Zudem ist es für die Läufer während des Rennens kaum möglich, den kürzesten Laufweg zu wählen. Die blaue Linie, die der Veranstalter in den vergangenen Wochen auf Frankfurts Straßen gesprüht hat, um den Läufern einen Leitfaden zu bieten, verläuft stets in einer exakten Entfernung von 30 Zentimetern zum Bordstein. Auch das ist laut Reglement so vorgeschrieben. Ebenso freilich in den Kurven. Und speziell dort ist es den Läufern im Gedränge oft kaum möglich, genau dieser Linie zu folgen. Manche Kurven müssen eher außen gelaufen werden. „Dadurch laufen die Teilnehmer letztlich deutlich mehr als 42,195 Kilometer“, betont Frankfurts langjähriger Strecken-Chef Dieter Bremer.

Wer sich für kommenden Sonntag eine persönliche Zielzeit gesetzt hat und daraus eine Kilometer-Durchgangs-Zeit ausrechnen möchte, sollte diese Punkte mit berücksichtigen. Normalerweise gilt die Faustformel: Persönliche Zielzeit geteilt durch 42,195 ergibt jene Zeit, die man letztlich pro Kilometer laufen muss. Heißt: Wer einen Marathon in 3:40 Stunden absolvieren möchte, muss jeden Kilometer in etwa 5:21 Minuten laufen. Berücksichtigt man, dass die tatsächlich gelaufene Strecke jedoch etwa 42,350 Kilometer lang ist, ergäbe sich eine Kilometer-Laufzeit von nur noch 5:19 Minuten. Kein großer Unterschied, aber immerhin.

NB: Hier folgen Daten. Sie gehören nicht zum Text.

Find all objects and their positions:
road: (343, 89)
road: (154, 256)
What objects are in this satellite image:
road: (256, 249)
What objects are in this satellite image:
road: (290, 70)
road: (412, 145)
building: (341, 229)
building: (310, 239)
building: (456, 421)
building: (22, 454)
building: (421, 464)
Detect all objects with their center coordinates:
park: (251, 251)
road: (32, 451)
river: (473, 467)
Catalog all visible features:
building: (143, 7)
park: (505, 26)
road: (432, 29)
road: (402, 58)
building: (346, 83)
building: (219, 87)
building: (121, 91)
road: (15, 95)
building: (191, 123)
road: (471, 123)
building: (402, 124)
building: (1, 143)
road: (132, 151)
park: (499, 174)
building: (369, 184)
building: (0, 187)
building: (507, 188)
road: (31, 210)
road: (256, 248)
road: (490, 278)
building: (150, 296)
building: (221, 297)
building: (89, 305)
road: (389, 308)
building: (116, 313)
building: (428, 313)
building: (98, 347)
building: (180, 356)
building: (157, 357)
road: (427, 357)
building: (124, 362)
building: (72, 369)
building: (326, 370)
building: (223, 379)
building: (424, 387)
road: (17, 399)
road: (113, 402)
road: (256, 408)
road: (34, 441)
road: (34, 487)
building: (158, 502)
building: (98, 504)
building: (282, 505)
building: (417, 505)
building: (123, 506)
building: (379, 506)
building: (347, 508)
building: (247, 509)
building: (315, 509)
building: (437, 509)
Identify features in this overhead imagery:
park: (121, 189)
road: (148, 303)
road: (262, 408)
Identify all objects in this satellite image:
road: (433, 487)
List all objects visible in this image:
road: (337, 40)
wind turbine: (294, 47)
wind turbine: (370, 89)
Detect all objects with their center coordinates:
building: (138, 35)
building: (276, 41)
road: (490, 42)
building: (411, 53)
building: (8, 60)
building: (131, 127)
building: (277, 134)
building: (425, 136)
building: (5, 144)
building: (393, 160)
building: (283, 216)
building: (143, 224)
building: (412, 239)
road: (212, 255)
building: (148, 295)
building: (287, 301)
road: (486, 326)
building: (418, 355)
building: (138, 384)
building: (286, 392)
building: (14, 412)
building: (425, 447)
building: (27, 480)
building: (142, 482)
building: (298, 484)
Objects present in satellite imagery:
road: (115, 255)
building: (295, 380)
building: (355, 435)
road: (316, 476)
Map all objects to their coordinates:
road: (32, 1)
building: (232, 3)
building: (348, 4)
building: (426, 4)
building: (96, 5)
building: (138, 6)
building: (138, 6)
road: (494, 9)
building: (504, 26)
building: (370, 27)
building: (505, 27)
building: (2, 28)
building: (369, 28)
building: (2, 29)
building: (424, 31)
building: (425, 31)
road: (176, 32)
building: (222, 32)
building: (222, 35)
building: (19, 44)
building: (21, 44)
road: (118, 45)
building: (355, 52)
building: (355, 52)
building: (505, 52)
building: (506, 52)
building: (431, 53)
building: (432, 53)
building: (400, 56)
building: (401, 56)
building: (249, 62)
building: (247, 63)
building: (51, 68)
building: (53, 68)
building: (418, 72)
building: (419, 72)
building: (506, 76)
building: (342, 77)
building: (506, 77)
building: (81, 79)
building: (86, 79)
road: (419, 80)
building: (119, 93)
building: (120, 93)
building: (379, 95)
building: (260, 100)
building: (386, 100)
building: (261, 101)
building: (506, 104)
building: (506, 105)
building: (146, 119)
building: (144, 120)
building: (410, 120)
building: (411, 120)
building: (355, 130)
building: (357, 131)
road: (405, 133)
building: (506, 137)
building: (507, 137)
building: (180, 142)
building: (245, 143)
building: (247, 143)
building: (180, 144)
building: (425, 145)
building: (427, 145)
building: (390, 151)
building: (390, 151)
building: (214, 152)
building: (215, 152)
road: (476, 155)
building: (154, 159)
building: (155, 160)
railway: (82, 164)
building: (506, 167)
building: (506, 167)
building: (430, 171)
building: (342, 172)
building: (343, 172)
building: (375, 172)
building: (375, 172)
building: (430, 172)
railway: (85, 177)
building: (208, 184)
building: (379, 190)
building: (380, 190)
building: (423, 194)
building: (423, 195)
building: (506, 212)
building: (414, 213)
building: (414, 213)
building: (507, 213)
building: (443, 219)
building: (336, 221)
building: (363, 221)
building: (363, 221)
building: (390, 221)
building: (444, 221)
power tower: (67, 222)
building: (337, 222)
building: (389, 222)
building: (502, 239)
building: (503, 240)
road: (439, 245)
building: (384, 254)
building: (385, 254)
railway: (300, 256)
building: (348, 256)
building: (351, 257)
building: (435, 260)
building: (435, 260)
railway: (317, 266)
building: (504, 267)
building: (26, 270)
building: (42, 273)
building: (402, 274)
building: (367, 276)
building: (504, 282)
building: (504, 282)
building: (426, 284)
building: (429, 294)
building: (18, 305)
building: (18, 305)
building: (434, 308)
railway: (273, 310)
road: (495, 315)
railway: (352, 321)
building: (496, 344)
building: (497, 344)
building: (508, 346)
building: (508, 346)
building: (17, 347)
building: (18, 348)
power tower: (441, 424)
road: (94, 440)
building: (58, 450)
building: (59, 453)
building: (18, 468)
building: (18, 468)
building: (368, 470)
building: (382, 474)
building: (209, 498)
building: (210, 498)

Das hat freilich nichts damit zu tun, dass Frankfurt eine besonders schnelle Strecke vorweisen kann. „Im Schnitt aller Zeiten unserer Teilnehmer wurde bei uns im vergangenen Jahr die schnellste Zeit weltweit gelaufen“, sagt Strecken-Chef Bremer. „Wir haben insgesamt gesehen also die schnellste Strecke der Welt.“

Und das trotz der durchaus winkligen Abschnitte in der Innenstadt. Jeweils dreimal führt der Kurs am kommenden Sonntag am Eschersheimer Turm und an der Alten Oper vorbei. Jeweils zweimal an der Hauptwache und Freßgass'. Nach etwa zehn Kilometer geht es „hinaus“ nach Höchst, weiter über Goldstein und die Schwanheimer Brücke. Zwischen Kilometer 30 und 34 geht es auf der Mainzer Landstraße dann durchweg geradeaus. Eine knifflige Phase für die Psyche der Läufer. Mit der Alten Brücke gibt es zudem noch eine zweite kleine Erhebung auf der insgesamt flachen Strecke. Weit hinauf geht es nicht: Die Höhenmeter über die gesamte Distanz gesehen belaufen sich auf nur 46.